(Records from a data source)
-------------------------

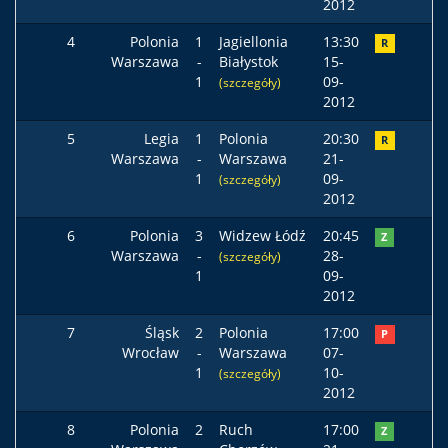
2012
4
Polonia
1
Jagiellonia
13:30
R
Warszawa
-
Białystok
15-
1
09-
(szczegóły)
2012
5
Legia
1
Polonia
20:30
R
Warszawa
-
Warszawa
21-
1
09-
(szczegóły)
2012
6
Polonia
3
Widzew Łódź
20:45
Z
Warszawa
-
28-
(szczegóły)
1
09-
2012
7
Śląsk
2
Polonia
17:00
P
Wrocław
-
Warszawa
07-
1
10-
(szczegóły)
2012
8
Polonia
2
Ruch
17:00
Z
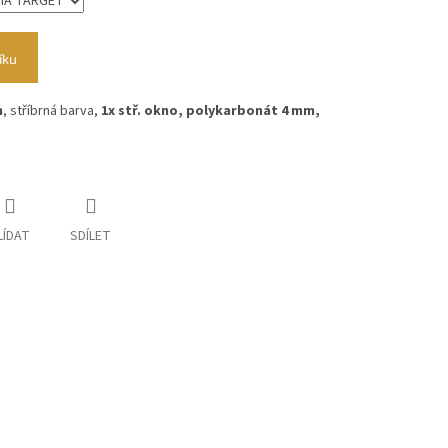
íku
m
, stříbrná barva,
1x stř. okno, polykarbonát 4 mm,
LÍDAT
SDÍLET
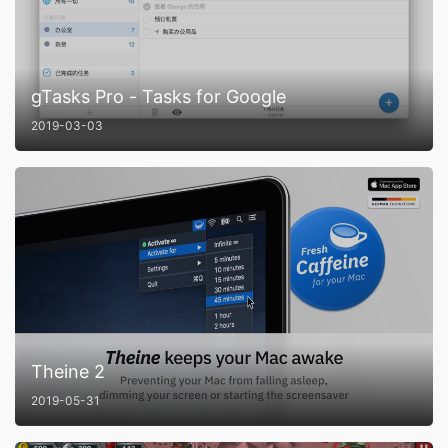
gTasks Pro - Tasks for Google
2019-03-03
Theine 2
2019-05-31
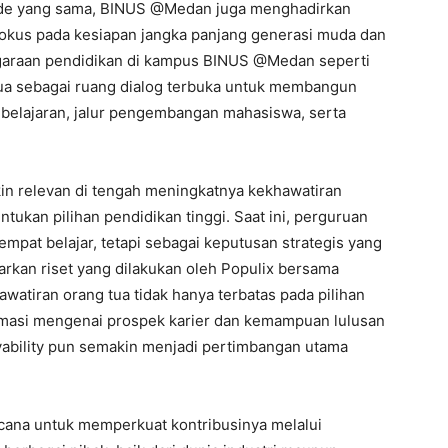
iode yang sama, BINUS @Medan juga menghadirkan
kus pada kesiapan jangka panjang generasi muda dan
araan pendidikan di kampus BINUS @Medan seperti
tua sebagai ruang dialog terbuka untuk membangun
lajaran, jalur pengembangan mahasiswa, serta
in relevan di tengah meningkatnya kekhawatiran
ukan pilihan pendidikan tinggi. Saat ini, perguruan
tempat belajar, tetapi sebagai keputusan strategis yang
rkan riset yang dilakukan oleh Populix bersama
atiran orang tua tidak hanya terbatas pada pilihan
formasi mengenai prospek karier dan kemampuan lulusan
oyability pun semakin menjadi pertimbangan utama
ana untuk memperkuat kontribusinya melalui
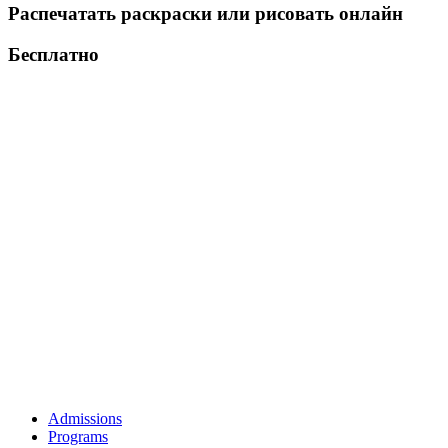
Распечатать раскраски или рисовать онлайн
Бесплатно
Admissions
Programs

-------------------------

[Job]: Among the entries, how many lines hold the word "untuk"? Please answer with only that number.

[Answer to the problem]: 2